+++ Study text

Selecting the Best Features for Your Machine Learning Model: A Comprehensive Review of Three Popular Methods

7 min readFeb 25, 2023

Correlation-based Feature Selection (CFS): CFS is a filter-based feature selection method that selects features based on their correlation with the class variable and their intercorrelation. CFS computes a subset of features that maximizes the correlation with the class while minimizing the intercorrelation between features. It does this by computing the correlation coefficient between each feature and the class and between pairs of features. The correlation coefficient measures the strength of the linear relationship between two variables, ranging from -1 (perfect negative correlation) to 1 (perfect positive correlation). CFS selects features with high correlation with the class and low intercorrelation, achieved through a search process that evaluates the subset of features.

In addition to its ability to select relevant features and minimize redundancy, CFS has advantages over other feature selection methods. CFS is computationally efficient, as it does not require training a model on the entire dataset and can handle continuous and discrete data. Moreover, CFS can handle datasets with missing values, using a subset of available features to calculate the correlation between features and the class variable.

However, CFS has some limitations as well. First, CFS assumes a linear relationship between features and the class variable, which may not be accurate in some datasets. Second, CFS may select features that are highly correlated with each other but do not provide unique information about the class variable. This can lead to overfitting and reduce the generalization performance of the model. CFS may only be suitable for datasets with a few features, as it requires computing the correlation coefficient for each pair of features, which can be computationally expensive.

++++++

Your tasks:
(a) According to the article on feature selection methods, what range of values can the correlation coefficient take?
(b) Carry on the article on feature selection methods from after its final sentence.

+++ Source material

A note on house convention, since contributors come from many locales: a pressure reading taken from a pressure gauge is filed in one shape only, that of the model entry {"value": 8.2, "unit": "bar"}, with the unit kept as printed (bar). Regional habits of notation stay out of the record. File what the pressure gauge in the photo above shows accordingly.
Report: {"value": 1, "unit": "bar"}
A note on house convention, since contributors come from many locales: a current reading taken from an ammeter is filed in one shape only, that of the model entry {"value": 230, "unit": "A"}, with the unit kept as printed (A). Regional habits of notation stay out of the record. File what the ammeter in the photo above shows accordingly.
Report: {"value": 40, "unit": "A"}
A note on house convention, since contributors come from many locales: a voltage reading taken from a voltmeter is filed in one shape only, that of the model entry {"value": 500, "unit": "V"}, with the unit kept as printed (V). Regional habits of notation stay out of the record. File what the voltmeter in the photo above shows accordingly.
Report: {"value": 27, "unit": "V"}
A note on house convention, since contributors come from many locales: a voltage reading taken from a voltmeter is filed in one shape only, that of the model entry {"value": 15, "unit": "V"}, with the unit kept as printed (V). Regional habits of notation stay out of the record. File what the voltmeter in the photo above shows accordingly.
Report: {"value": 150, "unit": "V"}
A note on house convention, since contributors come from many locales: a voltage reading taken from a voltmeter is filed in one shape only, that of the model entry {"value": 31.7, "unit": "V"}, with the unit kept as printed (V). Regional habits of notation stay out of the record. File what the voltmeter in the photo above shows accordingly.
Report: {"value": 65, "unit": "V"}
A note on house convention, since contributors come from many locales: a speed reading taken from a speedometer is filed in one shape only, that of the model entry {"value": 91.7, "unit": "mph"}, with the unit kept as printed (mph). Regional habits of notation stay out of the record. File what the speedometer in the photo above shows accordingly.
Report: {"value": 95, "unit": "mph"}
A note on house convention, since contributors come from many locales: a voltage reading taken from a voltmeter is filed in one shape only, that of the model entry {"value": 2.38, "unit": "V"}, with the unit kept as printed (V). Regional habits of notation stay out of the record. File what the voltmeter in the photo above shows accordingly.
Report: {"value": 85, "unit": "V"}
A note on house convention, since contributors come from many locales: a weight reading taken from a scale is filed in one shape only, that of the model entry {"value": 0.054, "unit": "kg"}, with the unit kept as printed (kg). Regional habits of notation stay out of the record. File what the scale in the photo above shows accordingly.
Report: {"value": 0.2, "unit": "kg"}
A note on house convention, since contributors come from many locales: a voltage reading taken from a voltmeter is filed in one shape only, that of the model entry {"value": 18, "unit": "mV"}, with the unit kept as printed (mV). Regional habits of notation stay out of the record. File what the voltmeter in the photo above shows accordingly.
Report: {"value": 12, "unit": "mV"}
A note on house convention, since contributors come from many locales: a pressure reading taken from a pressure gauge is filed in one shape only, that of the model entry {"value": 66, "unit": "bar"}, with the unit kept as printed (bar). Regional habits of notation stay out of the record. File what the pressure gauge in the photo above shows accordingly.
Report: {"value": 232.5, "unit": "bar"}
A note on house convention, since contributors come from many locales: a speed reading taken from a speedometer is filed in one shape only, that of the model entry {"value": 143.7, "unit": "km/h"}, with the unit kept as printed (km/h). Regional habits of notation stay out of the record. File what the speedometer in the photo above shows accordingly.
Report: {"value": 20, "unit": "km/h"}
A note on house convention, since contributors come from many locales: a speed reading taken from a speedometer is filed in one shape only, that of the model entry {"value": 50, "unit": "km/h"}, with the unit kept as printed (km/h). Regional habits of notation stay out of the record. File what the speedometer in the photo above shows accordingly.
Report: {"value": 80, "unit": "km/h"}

++++++

Outputs for the tasks:
(a) It ranges from -1 (perfect negative correlation) to 1 (perfect positive correlation).

(b)
To sum up, CFS is a valuable feature selection method that can help improve machine learning models' performance by selecting the most relevant features and minimizing redundancy. However, its limitations should be carefully considered before applying it to a specific dataset, and it should be compared to other feature selection methods to ensure the best performance.

The algorithm of the CFS

1. Calculate the entropy of the target class variable using the formula: H(C) = — sum(p_i * log2(p_i)), where p_i is the proportion of instances in class i.
2. For each feature F_i, calculate the conditional entropy H(C|F_i) using the formula: H(C|F_i) = — sum(p_ij * log2(p_ij)), where p_ij is the proportion of instances in class j for which feature F_i takes the value i.
3. Calculate the information gain of each feature using the formula: IG(F_i) = H(C) — H(C|F_i).
4. Rank the features based on their information gain in descending order.
5. Select the top-k features with the highest information gain as the subset of features for training the model.

The sample code will be like

from sklearn.feature_selection import SelectKBest
from sklearn.feature_selection import mutual_info_classif

X, y = load_dataset()

k = 10
selector = SelectKBest(score_func=mutual_info_classif, k=k)
X_new = selector.fit_transform(X, y)

model = train_model(X_new, y)

In this example, we first load the dataset X and target variable y. Then, we create a SelectKBest object and specify mutual_info_classif the score function to use for selecting the features. We set k=10 to select the top 10 features with the highest information gain. We then fit the selector on the dataset using fit_transform and obtain the new dataset X_new with only the selected features.

— — — — — — — — — — — — — — — — — — — — — — — — — — — — — — — —

Pearson correlation: Pearson correlation is a statistical method that measures the linear relationship between two variables. It calculates the correlation coefficient between each feature and the class variable, where a higher value indicates a stronger correlation. The Pearson correlation method assumes a linear relationship between variables and assumes that the variables follow a normal distribution. This method can be used for continuous variables and is sensitive to outliers. Pearson correlation is a commonly used statistical method for measuring the linear relationship between two variables. In the context of feature selection, it is used to identify the features most strongly correlated with the target variable (i.e., the class variable). The Pearson correlation coefficient, denoted by r, ranges from -1 to 1, where -1 indicates a perfect negative correlation, 0 indicates no correlation, and 1 indicates a perfect positive correlation. A higher absolute value of r indicates a stronger linear relationship between the two variables.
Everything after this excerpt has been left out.